Glycoproteomics objectives and opportunities facing clinical applications. The right top panel summarizes the objectives of glycoproteomics. Glycoproteomics provides an opportunity for identifying cancer unique molecular fingerprints at the cell-surface (glyco”neo”antigens) that are not reflected by healthy cells and non-malignant conditions, paving the way for precise cancer targeting. Alterations in glycan composition, glycosites density and distribution associated to peptide domains in clinically relevant glycoproteins may significantly contribute to this end. The bottom panel highlights the main findings achieved by glycoproteomics in gastroesophageal and colorectal tumors to this date. It mostly includes serological studies, with emphasis on the identification of alterations in the glycosylation of plasminogen and haptoglobulin showing potential for non-invasive gastric and esophageal cancer detection and early diagnosis. Targeting specific CEA and CA125 glycoforms may also improve the predictive value of existing clinical tests. In addition, glycopeptide arrays bearing different types of protein glycoforms immobilized in solid supports have shown potential to improve early cancer detection and prognosis based on the identification of autoantibodies. It may also be a relevant tool for identifying potentially immunogenic protein glycoforms as well as a decisive device for functional assays. Contrastingly, cancer tissues glycoproteomics is yet to be initiated, which will be critical foreseeing true clinical applications.

Figure 7

The quest for molecular-assisted precision oncology can be found in the crossroad between interdependent omics (genomics, transcriptomics and proteomics with PTM analysis) backed by comprehensive bioinformatics settings. This panel shows the possible connections between different omics, attempting to emphasize the importance of bringing together genomics, transcriptomics and proteomics allied to PTM (phosphorylation, methylation, acetylation and glycosylation, amongst others) analysis. It also aims to highlight the decisive role played by bioinformatics and current omics databases, which paved the way for tailored oncoproteogenomics. Namely, the comprehensive integration of genomics intel in customised databases can now greatly expand the coverage of protein annotations envisaging cancer neoantigens.
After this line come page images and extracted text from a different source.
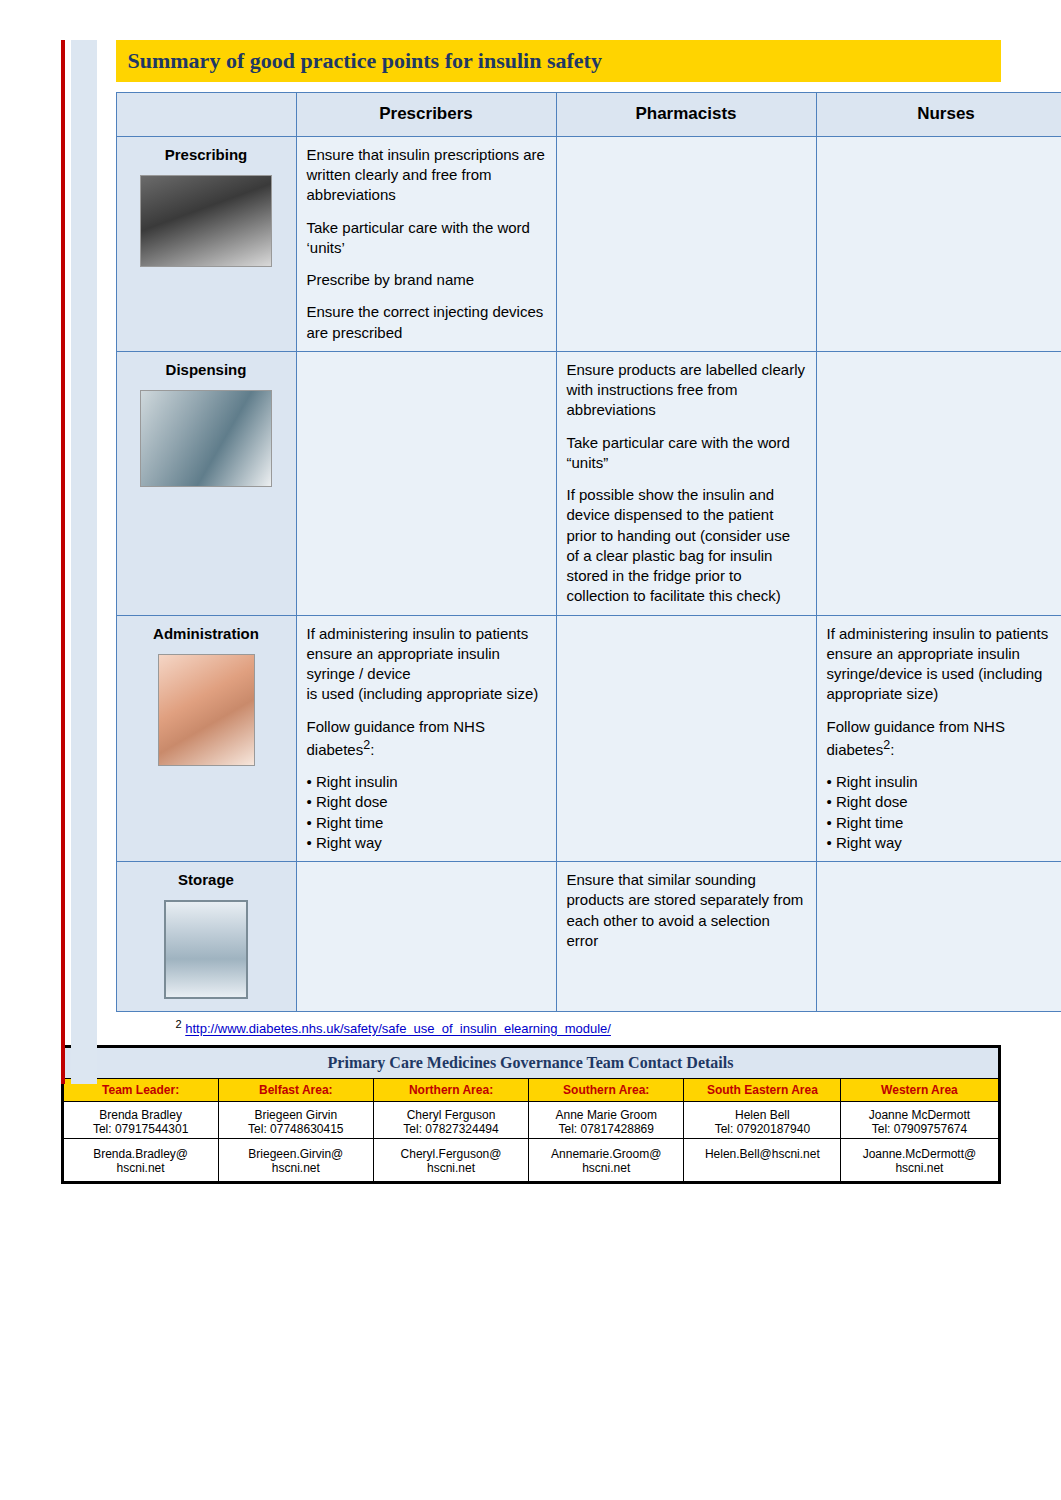Summary of good practice points for insulin safety
| | Prescribers | Pharmacists | Nurses |
| --- | --- | --- | --- |
| Prescribing | Ensure that insulin prescriptions are written clearly and free from abbreviations Take particular care with the word ‘units’ Prescribe by brand name Ensure the correct injecting devices are prescribed | | |
| Dispensing | | Ensure products are labelled clearly with instructions free from abbreviations Take particular care with the word “units” If possible show the insulin and device dispensed to the patient prior to handing out (consider use of a clear plastic bag for insulin stored in the fridge prior to collection to facilitate this check) | |
| Administration | If administering insulin to patients ensure an appropriate insulin syringe / device is used (including appropriate size) Follow guidance from NHS diabetes 2 : Right insulin Right dose Right time Right way | | If administering insulin to patients ensure an appropriate insulin syringe/device is used (including appropriate size) Follow guidance from NHS diabetes 2 : Right insulin Right dose Right time Right way |
| Storage | | Ensure that similar sounding products are stored separately from each other to avoid a selection error | |
2 http://www.diabetes.nhs.uk/safety/safe_use_of_insulin_elearning_module/
| Primary Care Medicines Governance Team Contact Details |
| Team Leader: | Belfast Area: | Northern Area: | Southern Area: | South Eastern Area | Western Area |
| Brenda Bradley Tel: 07917544301 | Briegeen Girvin Tel: 07748630415 | Cheryl Ferguson Tel: 07827324494 | Anne Marie Groom Tel: 07817428869 | Helen Bell Tel: 07920187940 | Joanne McDermott Tel: 07909757674 |
| Brenda.Bradley@ hscni.net | Briegeen.Girvin@ hscni.net | Cheryl.Ferguson@ hscni.net | Annemarie.Groom@ hscni.net | Helen.Bell@hscni.net | Joanne.McDermott@ hscni.net |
This comprehensive strategy would be of key importance for accurate tumor stratification as well as identification of functional protein nodes and neoantigens for precise cancer detection and therapeutic design.

Figure 8

Main cancer challenges tackled by targeted glycoproteomics and glycan-based opportunities facing clinical translation. Glycans, particularly the STn and SLeA antigens, have been explored in the context of non-invasive cancer diagnosis, patient stratification, response to chemotherapy, disease monitoring, understanding and addressing immune response to cancer cells and design of safer targeted therapeutics. These approaches have been challenged by the lack of tumor specificity of these glycans; nevertheless, these glycobiomarkers specificity is being refined based on the integration of multiomics approaches. Fulfilling this objective will pave the way for improvements in liquid biopsies, targeted therapeutics, non-invasive cancer detection tools, patient stratification and prognostication models, novel targeted therapeutics, new immune check-point inhibitors, cancer glyconeoantigens and ultimately an improved understanding on the role of glycans in health and disease.